#### WHAT IS BEING ASKED
List all lines of the data containing the word "elbow".

---------- GIVEN RECORDS

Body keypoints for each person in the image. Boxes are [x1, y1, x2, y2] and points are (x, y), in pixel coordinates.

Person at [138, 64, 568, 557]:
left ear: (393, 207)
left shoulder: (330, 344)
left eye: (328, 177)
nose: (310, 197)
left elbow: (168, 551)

--------------------
---------- GIVEN RECORDS

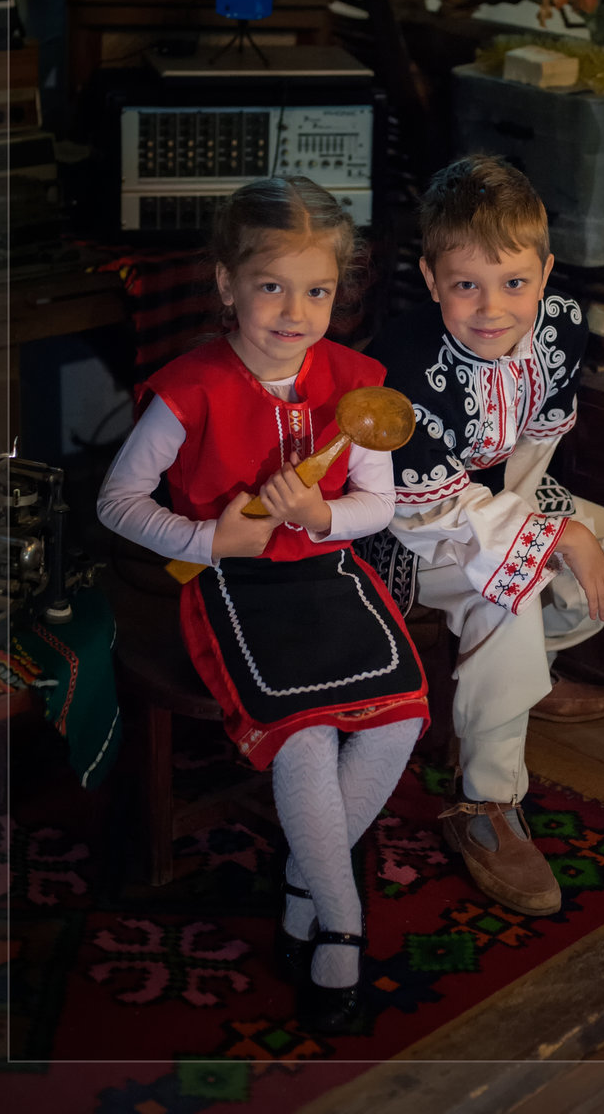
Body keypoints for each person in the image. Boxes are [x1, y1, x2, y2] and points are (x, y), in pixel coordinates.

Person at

--------------------
---------- GIVEN RECORDS

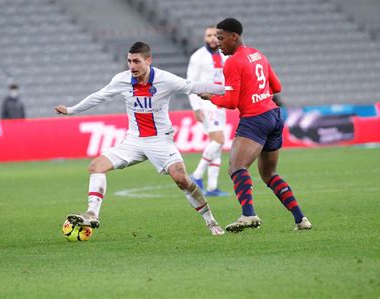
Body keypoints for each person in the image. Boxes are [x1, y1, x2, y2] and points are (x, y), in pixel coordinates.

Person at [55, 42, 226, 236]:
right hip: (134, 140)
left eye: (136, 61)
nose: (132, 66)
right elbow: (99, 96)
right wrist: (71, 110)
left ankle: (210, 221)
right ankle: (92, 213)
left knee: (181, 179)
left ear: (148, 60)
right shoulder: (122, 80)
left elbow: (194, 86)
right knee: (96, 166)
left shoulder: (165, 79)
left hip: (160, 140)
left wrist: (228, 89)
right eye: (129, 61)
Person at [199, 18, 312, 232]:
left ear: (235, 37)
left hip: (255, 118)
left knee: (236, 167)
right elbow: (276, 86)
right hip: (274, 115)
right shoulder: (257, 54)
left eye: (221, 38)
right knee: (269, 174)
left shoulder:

--------------------

#### TASK RESULT
left elbow: (168, 551)
right elbow: (99, 96)
left elbow: (194, 86)
right elbow: (276, 86)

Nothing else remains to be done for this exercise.